Fragmento de página —

▬▬▬▬▬▬

El funeral por Santiago González Escudero se celebrará hoy a las cinco de la tarde en la iglesia de la plaza de la Gesta.


Fallece el decano de Filosofía, Santiago González Escudero

La Voz de Asturias, Oviedo, jueves, 8 de mayo de 2008

La Universidad de Oviedo decreta tres días de luto

El decano de Filosofía de la Universidad de Oviedo, Santiago González Escudero, falleció ayer como consecuencia de una larga enfermedad. La institución académica ha decidido guardar tres días de luto y ha suspendido las clases en la facultad que González Escudero dirigía desde el mes de noviembre del 2004. El funeral se celebrará hoy, jueves, a las cinco de la tarde en la iglesia de la Gesta, de Oviedo.

Este prestigioso docente fue catedrático del departamento de Griego en el instituto San Martín, de Sotrondio, y en el Alfonso II, de Oviedo. Ya en la Universidad, ejercía como profesor titular de la asignatura de Historia de Filosofía Griega. Su primer escrito profesional fue su propia tesis doctoral que versaba sobre Epicuro y Marx, en concreto, analizaba los precedentes del epicureismo, su desarrollo y su utilización posterior por Carl Marx y Hegel. González Escudero publicó artículos en prestigiosas revistas, como por ejemplo El Basilisco y Psicothema, además de numerosos libros.

Una de las últimas apariciones públicas fue el pasado mes de febrero, cuando participó en el homenaje que tributaron al filósofo de origen mierense José Gaos.

▬▬▬▬▬▬

Filas de datos —
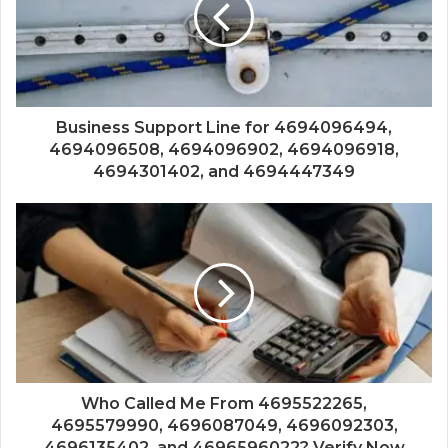
Business Support Line for 4694096494,
4694096508, 4694096902, 4694096918,
4694301402, and 4694447349
Who Called Me From 4695522265,
4695579990, 4696087049, 4696092303,
4696135402, and 4696596022? Verify Now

▬▬▬▬▬▬

Tarea asignada A — Según la noticia sobre Santiago González Escudero, ¿desde qué fecha dirigía la Facultad de Filosofía?
Tarea asignada B — Indica si cada afirmación coincide con la noticia sobre Santiago González Escudero, y cita las palabras del texto que lo deciden: (i) La Universidad de Oviedo decretó tres días de luto. (ii) Su tesis doctoral trataba sobre Platón. (iii) Fue catedrático de Latín en el instituto San Martín.
Tarea asignada C — Continúa la noticia sobre el fallecimiento de Santiago González Escudero a partir de su última oración.
Las filas no tienen relación con el fragmento de página.

Resultado A — Desde noviembre de 2004.

Resultado B —
(i) Sí: "La institución académica ha decidido guardar tres días de luto".
(ii) No: "versaba sobre Epicuro y Marx".
(iii) No: "fue catedrático del departamento de Griego en el instituto San Martín, de Sotrondio".

Resultado C —
Un funeral multitudinario despide al decano de Filosofía, Santiago González Escudero

El Comercio, Gijón, viernes, 9 de mayo de 2008

Dolor. Gotor y Vázquez dan el pésame a la viuda y los hijos / J. D.
Dolor. Gotor y Vázquez dan el pésame a la viuda y los hijos / J. D.

El funeral por Santiago González Escudero, decano de la Facultad de Filosofía de la Universidad de Oviedo y miembro de la Sociedad Asturiana de Filosofía, congregó ayer en la ovetense iglesia de La Gesta a decenas de personas. González Escudero falleció en el Centro Médico el pasado miércoles a causa de una enfermedad que se le detectó hace algunos meses.

Nacido en León hace 62 años, deja viuda y dos hijos, Héctor y David. De carácter abierto, tolerante y afable, Santiago González Escudero era profesor titular de Historia de la Filosofía Griega, además de un profesional muy querido en la comunidad universitaria asturiana.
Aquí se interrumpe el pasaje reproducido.